Anti‐adipogenic Effects of αAL14 Mediated by Modulation of PI3K/Akt Pathways in 3T3-L1 Cells

Abstract

A model peptide, αAL14, was designed from the primary structure of a novel antimicrobial peptide purified form the abalone. αAL14 was only reported for antimicrobial and anti-angiogenic effects. Therefore, in this study, we investigated anti-adipogenic effects of αAL14 on preadipocyte, 3T3-L1. Obesity is an imbalance in metabolism caused by excessive energy intake or reduced energy consumption, and fat accumulates in the body, which causes chronic disease such as high pressure, cardiovascular disease, diabetes, and cancer. Inhibition of adipogenesis has been focused on as a strategy for treating metabolic disease including diabetes and obesity. In order to confirm the effect on adipocyte differentiation, αAL14 was treated while inducing differentiation from preadipocytes into mature adipocytes. We observed that αAL14 potently and dose-dependently suppressed accumulation of lipid droplets during mature adipocyte differentiation. αAL14 also down-regulated the expression of key adipogenic regulator such as peroxisome proliferator-activated receptor γ (PPAR γ), CCAAT/enhancer binding protein α (C/EBP α) and sterol regulatory element-binding protein 1 (SREBP1).
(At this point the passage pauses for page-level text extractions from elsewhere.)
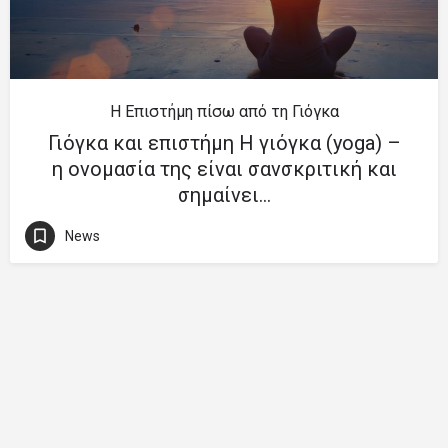
Η Επιστήμη πίσω από τη Γιόγκα
Γιόγκα και επιστήμη Η γιόγκα (yoga) –
η ονομασία της είναι σανσκριτική και
σημαίνει…
News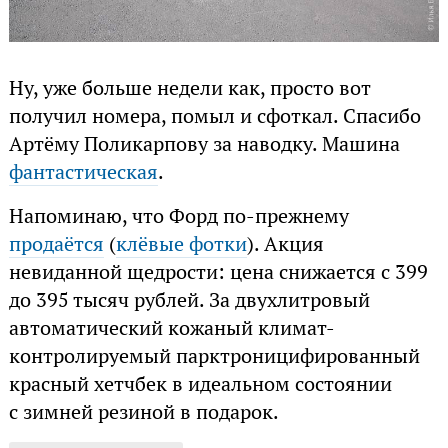
Ну, уже больше недели как, просто вот
получил номера, помыл и сфоткал. Спасибо
Артёму Поликарпову за наводку. Машина
фантастическая
.
Напоминаю, что Форд по-прежнему
продаётся
(
клёвые фотки
). Акция
невиданной щедрости: цена снижается с 399
до 395 тысяч рублей. За двухлитровый
автоматический кожаный климат-
контролируемый парктроницифированный
красный хетчбек в идеальном состоянии
с зимней резиной в подарок.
In addition, αAL14 diminished the insulin-stimulated phosphoinositide 3-kinase (PI3K)/Akt signaling and its downstream factors that promote adipogenesis by inducing the expression of PPAR γ, such as mechanistic target of rapamycin (mTOR), glycogen synthase kinase 3β (GSK-3β) and forkhead box (Fox) transcription factors, which may reduce glucose uptake in response to insulin and lipid accumulation. These results indicated that αAL14 suppresses adipocyte differentiation and lipid accumulation depending on multiple mechanisms. In summary, αAL14 could be a novel inhibitor of adipogenesis and may have applications for the treatment of obesity.